520号

旧東京音楽学校奏楽堂のこと 520号

 上野公園の旧因州池田屋敷表門(黒門)の道路を挟んだ斜め向かいに、旧東京音楽学校奏楽堂がある。1890年(明治23)に造られた東京音楽学校(現在の東京藝術大学音楽部)の日本で最も古いコンサートホールで、ステージにあるパイプオルガンは百四歳になる。
 かつて、ホールでは三浦環が日本人による初めてのオペラ公演でデビューを飾り、滝廉太郎がピアノを弾き、山田耕筰が歌曲を歌った。しかし築百年近く経つなかで老朽化が目立つようになり、1980年(昭和55)ごろ、明治村(愛知県犬山市)への移設構想が持ち上がった。
 ところが建築学会や藝大卒業生の黛敏郎さんや芥川也寸志さんたち、それに地域住民が反対の声を上げた。当時の台東区長が「では、うちで引き取ろう」と言い出して、初めは隅田公園に移築する案だったが、最終的に上野公園内になった。そして1987年にいまの場所に移築・復元し、旧東京音楽学校奏楽堂として一般公開を始め、演奏会や音楽資料の展示もしてきた。

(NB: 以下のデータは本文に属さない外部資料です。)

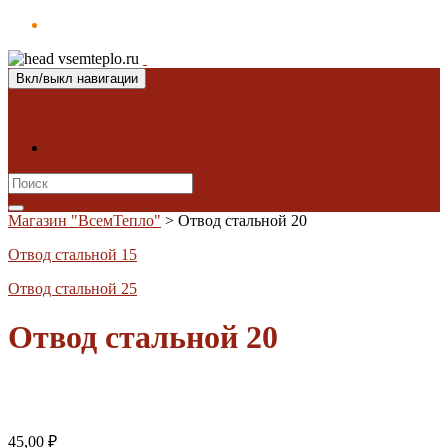
Вкл/выкл навигации
Магазин "ВсемТепло"
Контакты
Search
for:
Магазин "ВсемТепло"
>
Отвод стальной 20
Отвод стальной 15
Отвод стальной 25
Отвод стальной 20
45,00
₽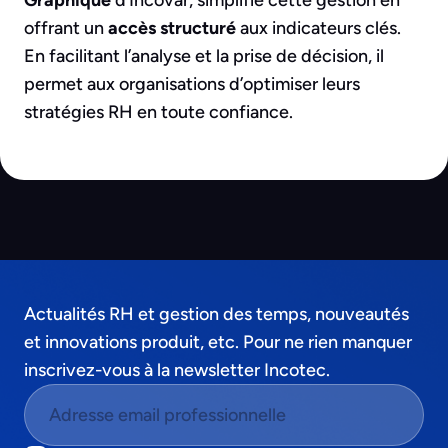
Graphique
d’Incovar, simplifie cette gestion en
offrant un
accès structuré
aux indicateurs clés.
En facilitant l’analyse et la prise de décision, il
permet aux organisations d’optimiser leurs
stratégies RH en toute confiance.
Actualités RH et gestion des temps, nouveautés
et innovations produit, etc. Pour ne rien manquer
inscrivez-vous à la newsletter Incotec.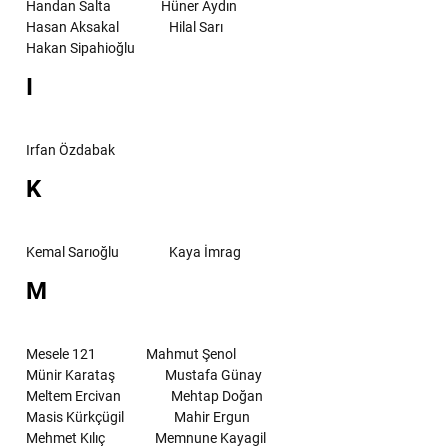
Handan Salta
Hüner Aydın
Hasan Aksakal
Hilal Sarı
Hakan Sipahioğlu
I
Irfan Özdabak
K
Kemal Sarıoğlu
Kaya İmrag
M
Mesele 121
Mahmut Şenol
Münir Karataş
Mustafa Günay
Meltem Ercivan
Mehtap Doğan
Masis Kürkçügil
Mahir Ergun
Mehmet Kılıç
Memnune Kayagil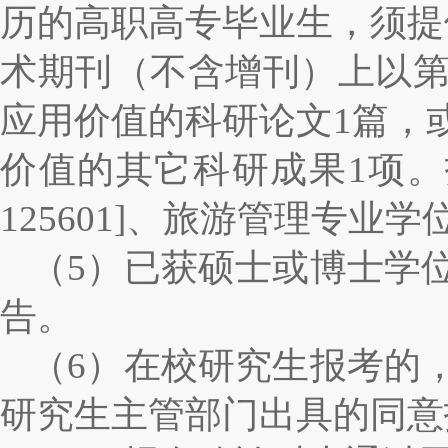
历的高职高专毕业生，须提
术期刊（不含增刊）上以
应用价值的科研论文
1
篇，
价值的其它科研成果
1
项。
125601]
、旅游管理专业学
（
5
）已获硕士或博士学
告。
（
6
）在校研究生报考的
研究生主管部门出具的同意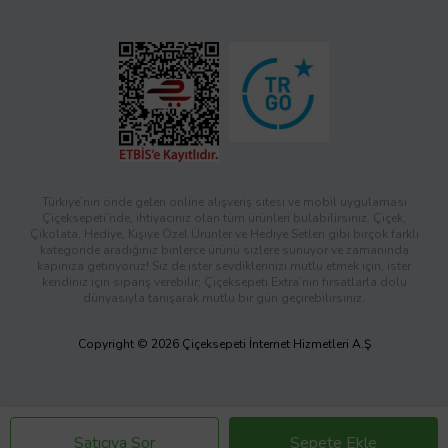
Türkiye’nin önde gelen online alışveriş sitesi ve mobil uygulaması
Çiçeksepeti’nde, ihtiyacınız olan tüm ürünleri bulabilirsiniz. Çiçek,
Çikolata, Hediye, Kişiye Özel Ürünler ve Hediye Setleri gibi birçok farklı
kategoride aradığınız binlerce ürünü sizlere sunuyor ve zamanında
kapınıza getiriyoruz! Siz de ister sevdiklerinizi mutlu etmek için, ister
kendiniz için sipariş verebilir; Çiçeksepeti Extra’nın fırsatlarla dolu
dünyasıyla tanışarak mutlu bir gün geçirebilirsiniz.
Copyright © 2026 Çiçeksepeti İnternet Hizmetleri A.Ş
Satıcıya Sor
Sepete Ekle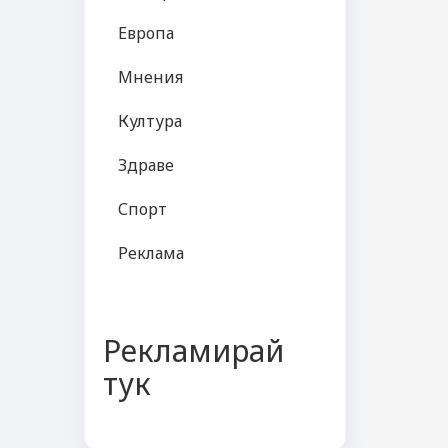
Европа
Мнения
Култура
Здраве
Спорт
Реклама
Рекламирай
тук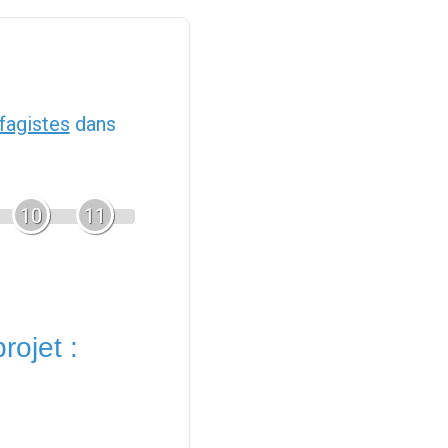
fagistes
dans
10
11
rojet :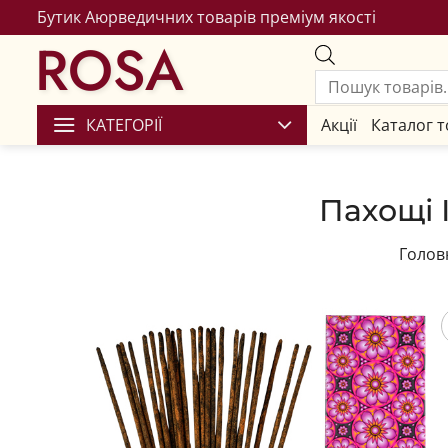
Бутик Аюрведичних товарів преміум якості
ROSA
КАТЕГОРІЇ
Акції
Каталог т
Пахощі 
Голов
Збере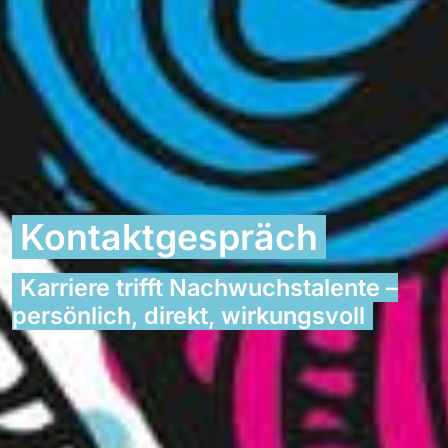
Kontaktgespräch
Karriere trifft Nachwuchstalente –
persönlich, direkt, wirkungsvoll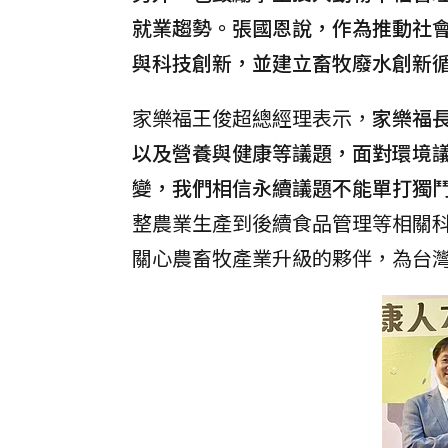
就業趨勢。張國恩說，作為推動社
與科技創新，並建立畜牧廢水創新
家樂福王俊超總經理表示，
家樂福
以及營養與健康等議題，面對環境
變，我們相信永續議題不能單打獨
整農業生產到後續食品管理等相關
關心農畜牧產業升級的夥伴，為台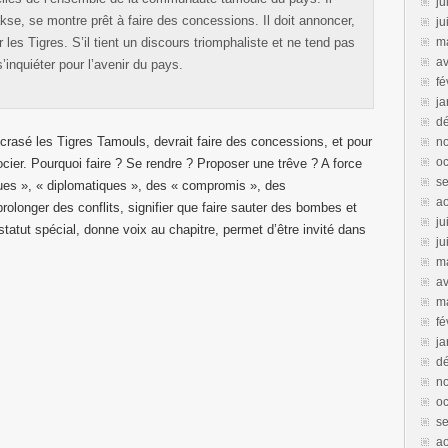
ju
se, se montre prêt à faire des concessions. Il doit annoncer,
ju
 les Tigres. S’il tient un discours triomphaliste et ne tend pas
m
av
’inquiéter pour l’avenir du pays.
fé
ja
d
crasé les Tigres Tamouls, devrait faire des concessions, et pour
n
oc
ocier. Pourquoi faire ? Se rendre ? Proposer une trêve ? A force
s
ques », « diplomatiques », des « compromis », des
a
rolonger des conflits, signifier que faire sauter des bombes et
ju
tatut spécial, donne voix au chapitre, permet d’être invité dans
ju
m
av
m
fé
ja
d
n
oc
s
a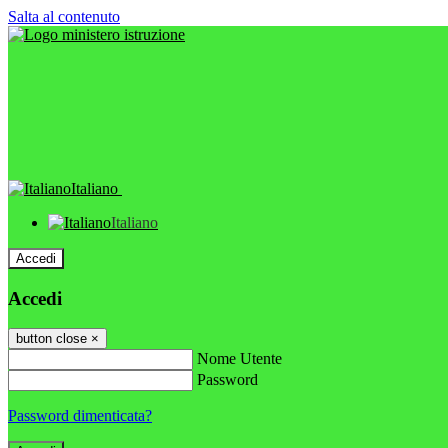
Salta al contenuto
Italiano
Italiano
Accedi
Accedi
button close
×
Nome Utente
Password
Password dimenticata?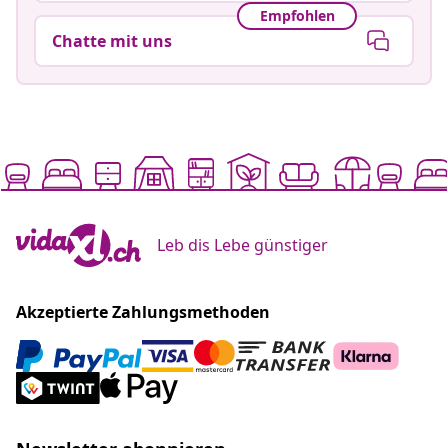
Empfohlen
Chatte mit uns
Leb dis Lebe günstiger
Akzeptierte Zahlungsmethoden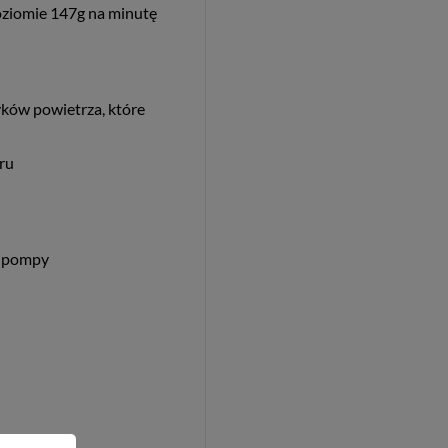
poziomie 147g na minutę
ków powietrza, które
ru
b pompy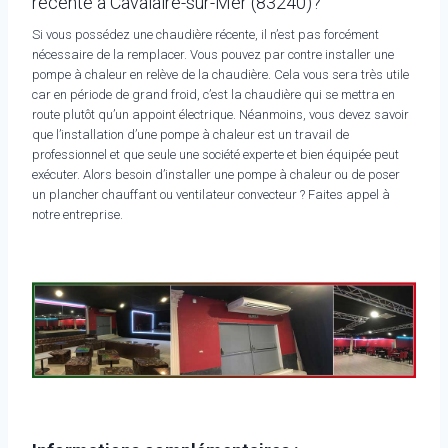
récente à Cavalaire-sur-Mer (83240)?
Si vous possédez une chaudière récente, il n’est pas forcément
nécessaire de la remplacer. Vous pouvez par contre installer une
pompe à chaleur en relève de la chaudière. Cela vous sera très utile
car en période de grand froid, c’est la chaudière qui se mettra en
route plutôt qu’un appoint électrique. Néanmoins, vous devez savoir
que l’installation d’une pompe à chaleur est un travail de
professionnel et que seule une société experte et bien équipée peut
exécuter. Alors besoin d’installer une pompe à chaleur ou de poser
un plancher chauffant ou ventilateur convecteur ? Faites appel à
notre entreprise.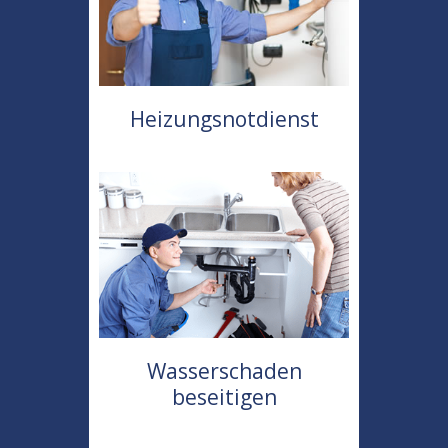
Heizungsnotdienst
Wasserschaden
beseitigen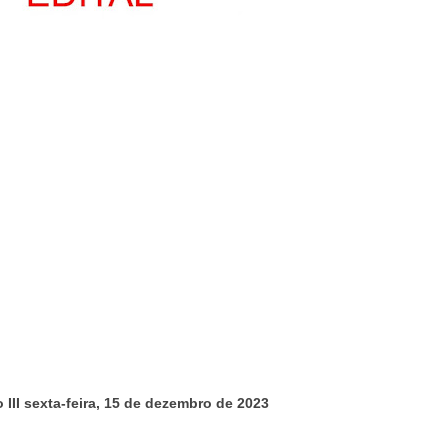
 III sexta-feira, 15 de dezembro de 2023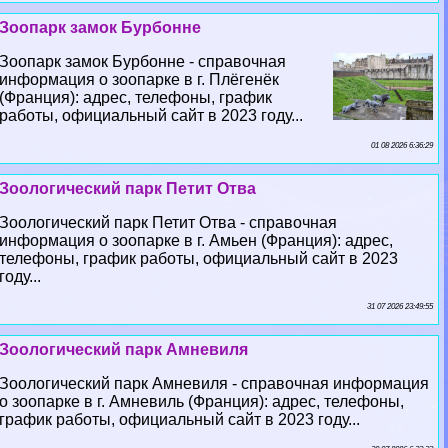
Зоопарк замок Бурбонне
Зоопарк замок Бурбонне - справочная
информация о зоопарке в г. Плёгенёк
(Франция): адрес, телефоны, график
работы, официальный сайт в 2023 году...
01 08 2026 6:36:29
Зоологический парк Петит Отва
Зоологический парк Петит Отва - справочная
информация о зоопарке в г. Амьен (Франция): адрес,
телефоны, график работы, официальный сайт в 2023
году...
31 07 2026 23:49:55
Зоологический парк Амневиля
Зоологический парк Амневиля - справочная информация
о зоопарке в г. Амневиль (Франция): адрес, телефоны,
график работы, официальный сайт в 2023 году...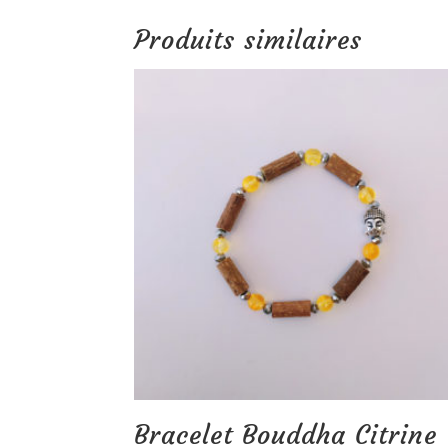
Produits similaires
Bracelet Bouddha Citrine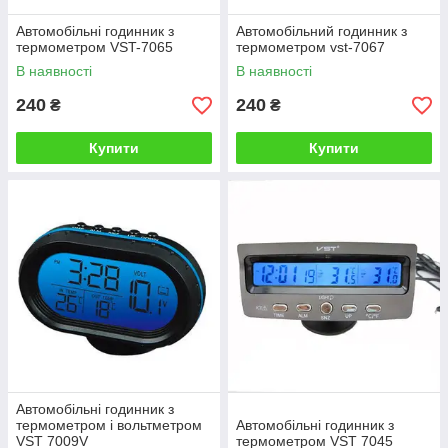
Автомобільні годинник з
Автомобільний годинник з
термометром VST-7065
термометром vst-7067
В наявності
В наявності
240
240
₴
₴
Купити
Купити
Автомобільні годинник з
термометром і вольтметром
Автомобільні годинник з
VST 7009V
термометром VST 7045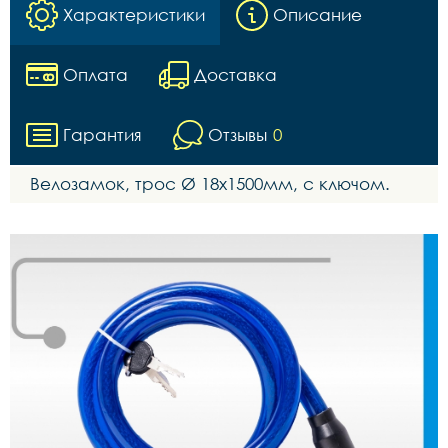
Характеристики
Описание
Оплата
Доставка
Гарантия
Отзывы
0
Велозамок, трос Ø 18x1500мм, с ключом.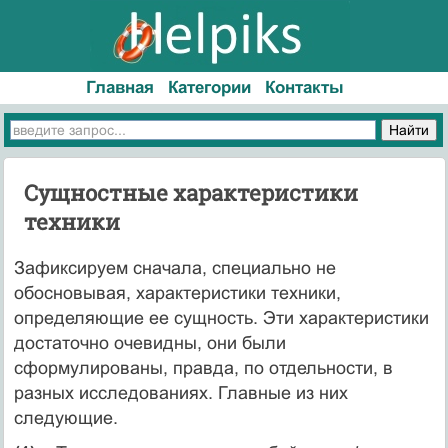
Главная
Категории
Контакты
Cущностные характеристики
техники
Зафиксируем сначала, специально не
обосновывая, характеристики техники,
определяющие ее сущность. Эти характеристики
достаточно очевидны, они были
cформулированы, правда, по отдельности, в
разных исследованиях. Главные из них
следующие.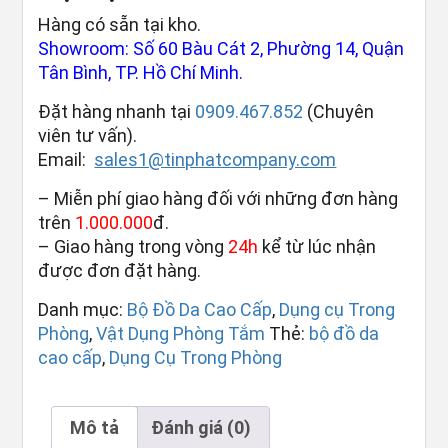
Hàng có sẵn tại kho.
Showroom: Số 60 Bàu Cát 2, Phường 14, Quận
Tân Bình, TP. Hồ Chí Minh.
Đặt hàng nhanh tại
0909.467.852
(Chuyên
viên tư vấn).
Email:
sales1@tinphatcompany.com
– Miễn phí giao hàng đối với những đơn hàng
trên
1.000.000
đ.
– Giao hàng trong vòng
24h
kể từ lúc nhận
được đơn đặt hàng.
Danh mục:
Bộ Đồ Da Cao Cấp
,
Dụng cụ Trong
Phòng
,
Vật Dụng Phòng Tắm
Thẻ:
bộ đồ da
cao cấp
,
Dụng Cụ Trong Phòng
Mô tả
Đánh giá (0)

 移築する際、壁の間にはおがくずや藁が詰められ、舞台の床にも音響の工夫がされているのがわかったという。もともと東京音楽学校の校舎として建てられた建物なので、中央のホールから両側に建物が伸びていたが、敷地の関係で建物の両側は短くなっている。
 90年ほど前、上野界隈を歩きながら宮沢賢治もこの建物を眺めただろうか。もしかしたらホールで音楽を聴いたかもしれない。古い建物は想像力をかき立て、過去にタイムスリップさせ、まちへの愛情を醸し出させる。そう考えると、わがまちは残念でならない。
 奏楽堂というと、フジコ・ヘミングさんが思い浮かぶ。母の死をきっかけに1995年に帰国し、奏楽堂で何度か開いたコンサートが反響を呼び、再起の場となった。